See the Redaction Model for the placeholder format and pattern set.
Inbound flow (ingress) and streaming
- Non-streaming JSON: the walker recurses the response and substitutes any
<pl:…>placeholders back to plaintext. - Streaming SSE: responses are buffered per content block and finalized at end-of-stream, then placeholders are restored. Both the Anthropic and OpenAI handlers currently buffer-then-restore — true per-chunk streaming is a planned enhancement (see the Threat Model limitations).
The audit pipeline
Every redaction emits independently verifiable artifacts:
flowchart LR
R[redaction event] --> CH[ChainWriter
JSONL hash chain]
R --> RC[ReceiptWriter
per-redaction Ed25519]
R --> SM[SessionManifest
rollup + framework tags]
CH --> CK[periodic checkpoint
Ed25519 over a recomputable root]
CK --> EV[export-evidence
signed tarball]
RC --> EV
SM --> EV
EV --> VR[verify-evidence
independent audit]
The chain resumes its sequence and previous-hash across proxy restarts, so legitimate
restarts do not look like tampering. verify-chain recomputes each checkpoint root from the
line's own content before checking the signature, so a replayed signature on a forged chain
fails.
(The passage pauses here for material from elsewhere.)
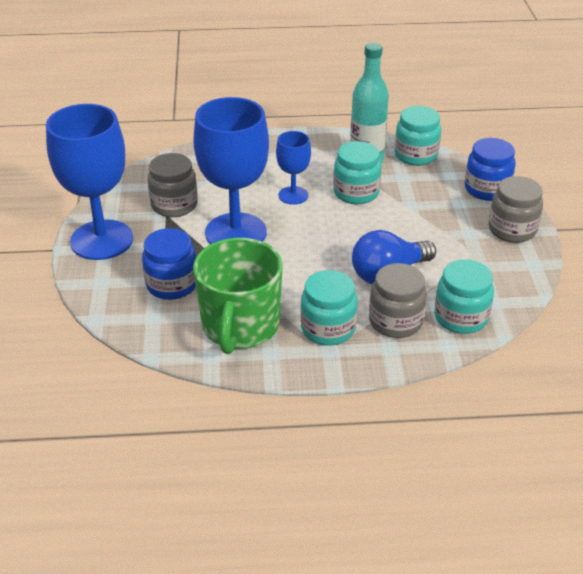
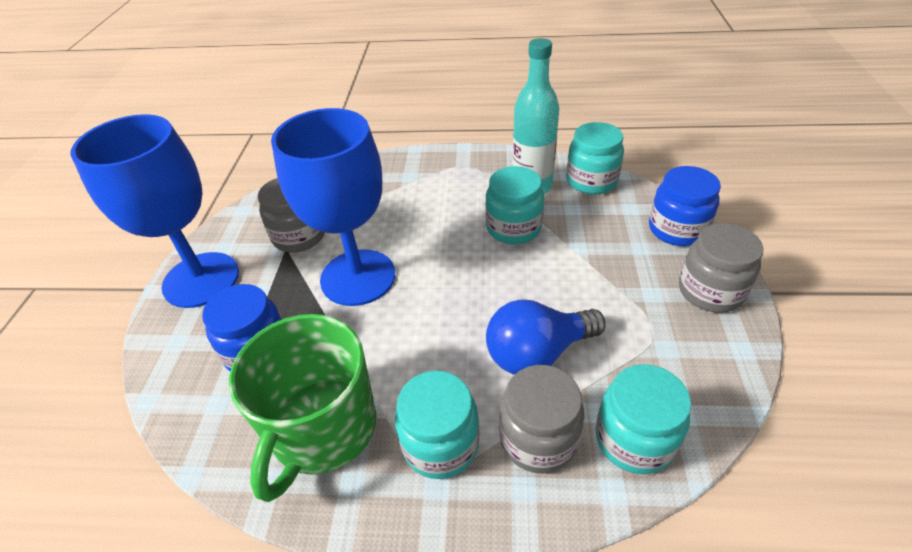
camera: 10 degrees right, 5 degrees up
(293, 195) = (438, 229): blue goblet -> none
See the CLI Reference for the verification commands.
Fail-closed posture
Waterwall prefers refusing traffic to leaking it. A missing/corrupt host config, a chain-append failure on either the request or response path, or any of the four kill-switch sources returns HTTP 502 rather than forwarding plaintext. The admin endpoints bind loopback-only and are not user-configurable to bind elsewhere.